The involvement of the CFTC is doubtless of real concern in some quarters since a foreign regulatory body will be reviewing with fresh eyes the traditions and practices of the LME which have endured for 135 years; the LME is, after all, one of the last bastions of the City of London.
The problem is that LME-registered warehouses do not have to deliver more than the stipulated LME load-out rate, currently a maximum of 3,000 tpd. Additionally, LME warehouses are free to set their own warehouse charges, which have significantly increased in recent years.
The problem has been longstanding, but the past 18 months have seen ever-increasing backlogs for physical metal, which – combined with increased rents – are having an impact on costs, notably for customers in the aluminium market.
The most recent complaints have a sharper slant. It is not just the delays, but the reasons behind those delays that are in question: notably an allegation that those who had representation on the LME warehousing committee have a conflict of interest by virtue of their ownership or interest in the LME warehouses themselves.
There is also a suggestion of market manipulation by those controlling the warehouses, which in turn, it is alleged, has affected the cost of the underlying commodity, beyond an increased carry cost.
Where the solution lies is not straightforward.
First, in the USA, legal context allegations generally carry no adverse cost consequences, and therefore cannot be taken at face value. The LME would not want any changes to be seen as a response to unproven allegations.
Second, the current LME rules for warehousing metals are not extensive, but they have hitherto proven effective for the market that they serve.
However, not only are the LME warehousing rules not extensive, but sanctions for violations are not specified.
For example, in the event a warehouse does not appear to meet the LME criteria, there is “an initial consultation with the warehouse company concerned”.

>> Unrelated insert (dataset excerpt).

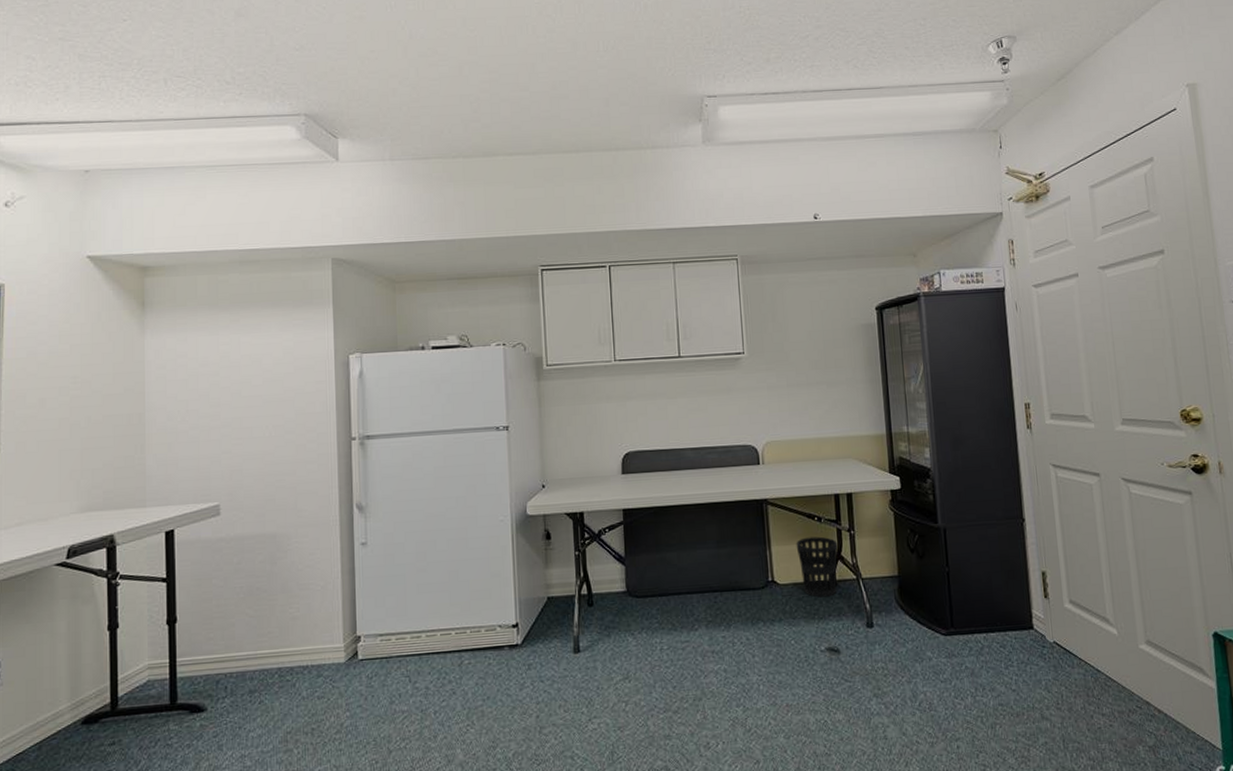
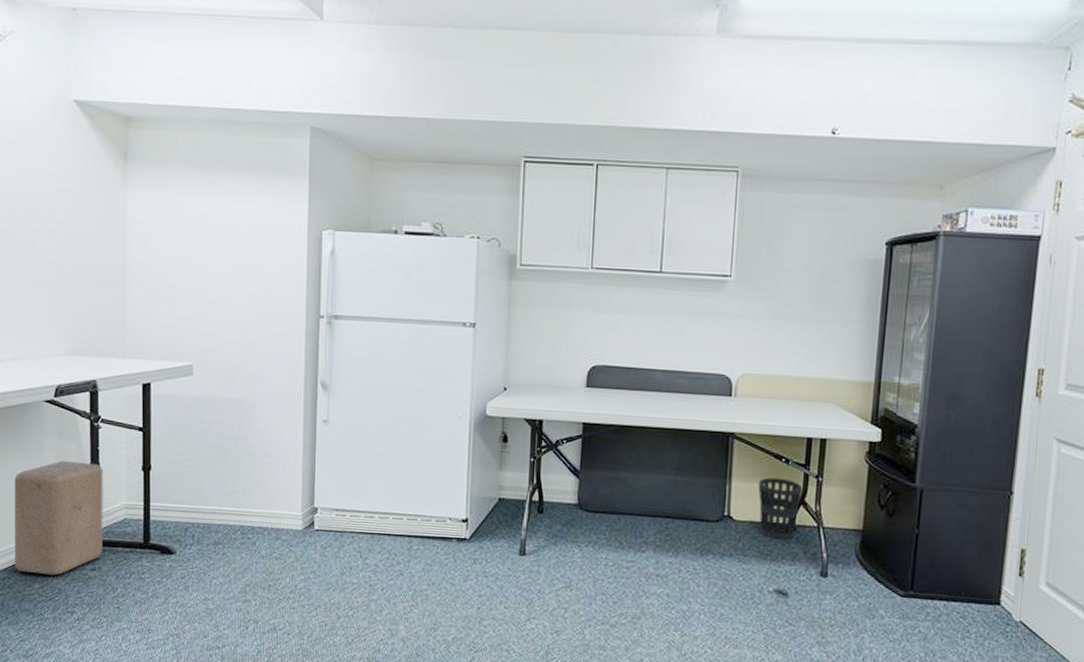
stool: none [20,624,123,760] -> present [14,461,103,576]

The warehouses need time to make changes
According to LME policy, if there is any change in the warehousing rules, warehouses are allowed to upgrade or relocate over “say six to twelve months”.

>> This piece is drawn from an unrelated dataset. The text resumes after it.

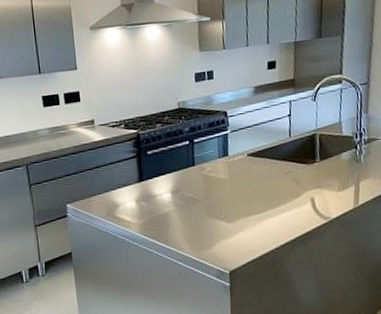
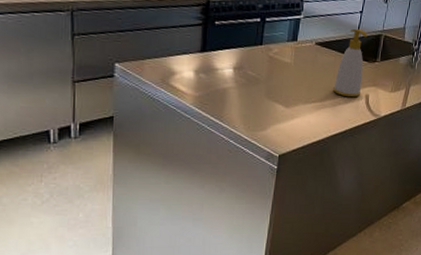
soap bottle: none [274,132,306,204] -> present [333,29,368,98]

The ultimate sanction on a warehouse for breaking the rules is, of course, the withdrawal of the LME licence, but the LME rules do not specify when and how this can be implemented.
In these circumstances, and absent any specific terms agreed with the warehouse, the LME is bound to be mindful that any major changes will require reasonable notice, perhaps more than twelve months, to allow warehouse infrastructure changes to be implemented.

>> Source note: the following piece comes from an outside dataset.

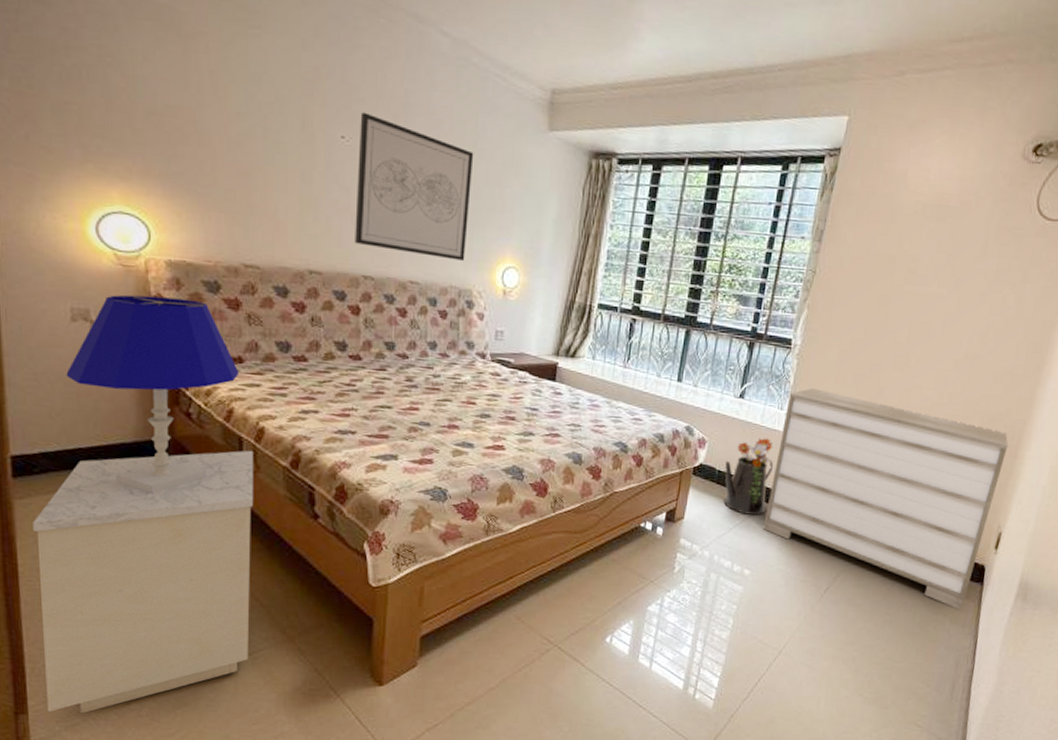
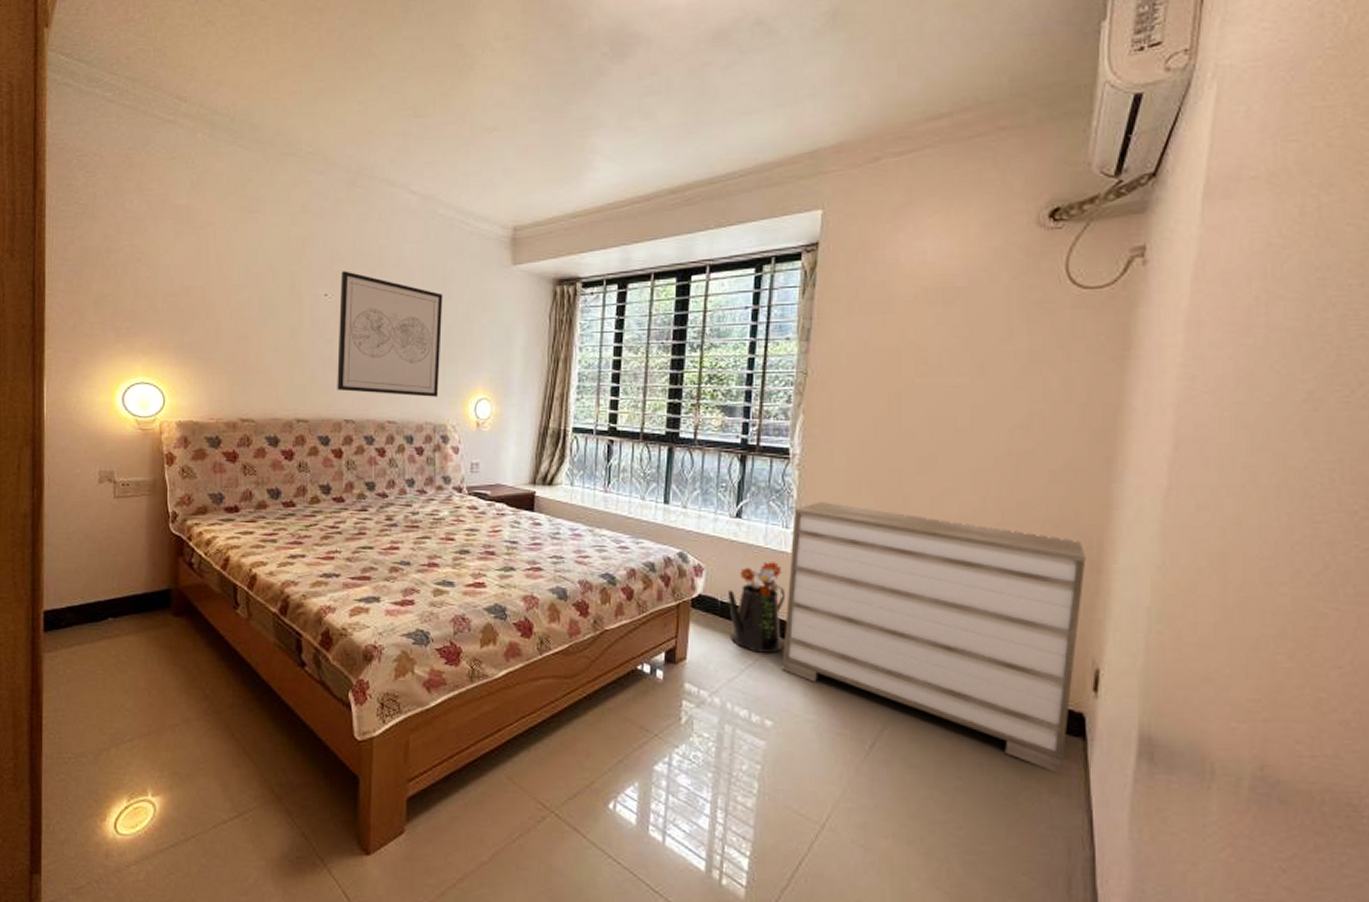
nightstand: present [33,450,254,714] -> none [57,597,247,876]
table lamp: present [66,294,239,494] -> none [92,455,235,644]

Any failure to give reasonable notice could expose the LME to legal actions from the warehouses themselves which, in turn, would add to the current difficulties.
The LME is embarking on a consultation process, which is clearly the right course to follow, and which focuses on reducing delays for metal to 100 days. The exchange rightly recognises that the improvements in logistical support that will allow greater throughput will come at a cost, which may be considerable.
But changes have to be made.
The US lawsuits, CFTC inquiry and now the involvement of the Financial Compliance Authority have caused a head-wind that is unlikely to abate.
It is not just the threat of regulatory involvement or lawsuits that the LME will have in mind – the exchange needs to placate major consumers and maintain confidence.
Failure to do so might spur the creation of competing metal warehousing arrangements outside the LME, which could erode its prominence.
John Whittaker is a partner in Clyde & Co Commodities, London.